In 2008, then-Silver Spring resident Aaron J. Lawless received a national award from Glock for his military valor. The gun manufacturer named him its hero of the year, awarding him engraved pistols and honoring him at a gun show in Las Vegas.

Lawless' colleagues at the Silver Spring gun shop where he worked part time recognized him, too, with a small ceremony in honor of his national accolades.

Lawless deserved all the attention, everyone thought, because he had suffered multiple combat injuries in Iraq while serving in the U.S. Marine Corps and U.S. Army, earning a Silver Star, four Purple Hearts and two Bronze Stars.

The problem, federal prosecutors say, is that none of it was true.

Lawless was charged Thursday in federal court in Greenbelt with falsely representing himself to have been awarded decorations and medals.

Lawless, 25, now lives in Nebraska. A phone number for him could not be located and no attorney was listed for him in court records.

In an affidavit filed in court Thursday, prosecutors allege that Lawless told Glock representatives that he suffered combat injuries in Iraq and had received numerous valor awards while he was being considered for the company's annual hero award, which recognizes a service member or law enforcement officer for courage.

He first got in contact with Glock at a March 2007 marketing event at Atlantic Guns in Silver Spring, where he worked part time while undergoing treatment at Walter Reed Medical Center, according to court documents.

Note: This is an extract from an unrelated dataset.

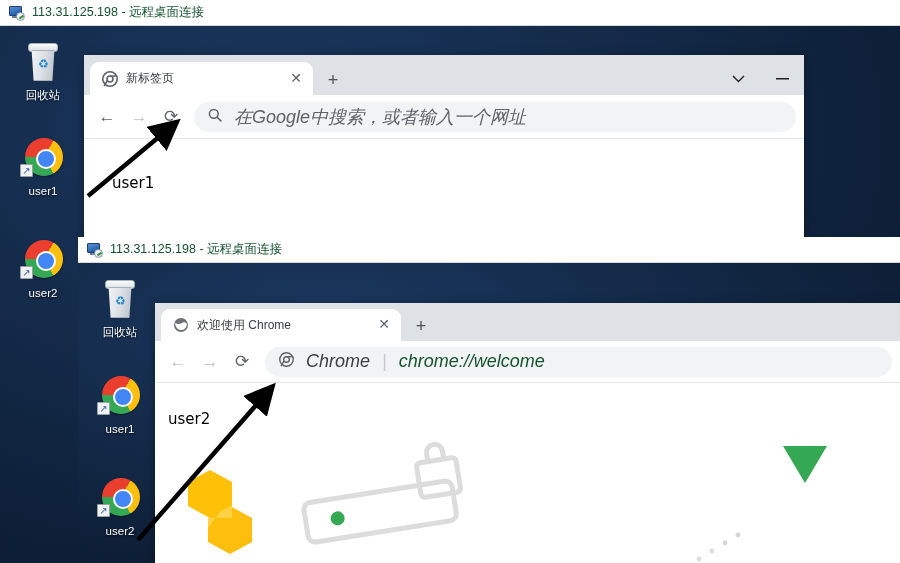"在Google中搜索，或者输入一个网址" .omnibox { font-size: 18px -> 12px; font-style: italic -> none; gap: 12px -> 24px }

Lawless told the Glock manager at the event about his service, including claims that he was struck with shrapnel from a grenade, shot in the buttocks and leg, and hit by improvised explosive devices on two occasions, the documents say.

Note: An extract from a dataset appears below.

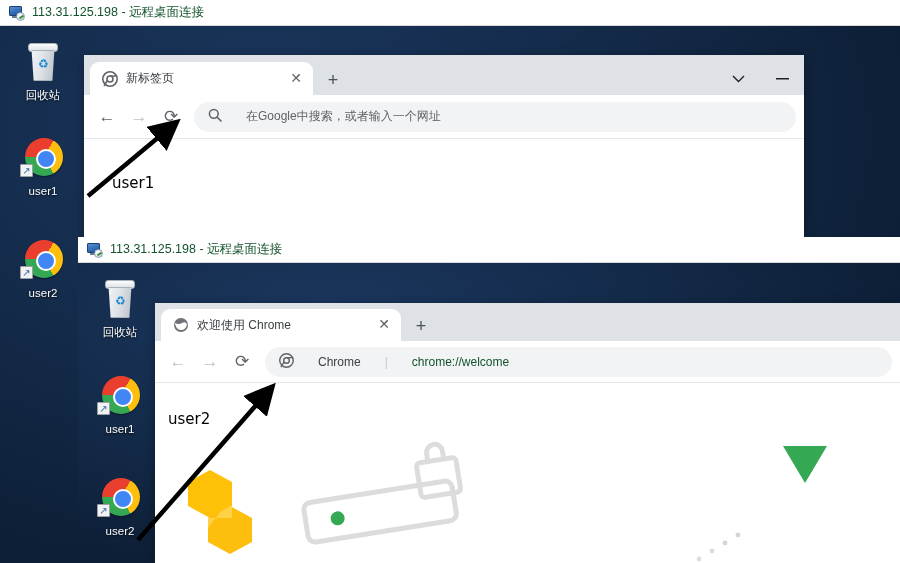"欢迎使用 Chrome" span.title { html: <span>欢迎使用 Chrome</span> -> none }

His colleagues at the gun store backed up his assertions, and the Glock employee helped Lawless submit information to be considered for the hero award, which he ultimately won.

In May, investigators began to receive information that Lawless' claims about his service were false, the affidavit says.

A review of his military records found that Lawless served in the Marines for just 35 days and received no awards, according to the affidavit. He then served in the Army for more than three years, but did not receive the Purple Hearts, Bronze Stars and other medals he claimed. Court documents say Lawless never suffered a combat injury and was at Walter Reed for severe headaches and memory loss caused by a pre-existing brain lesion.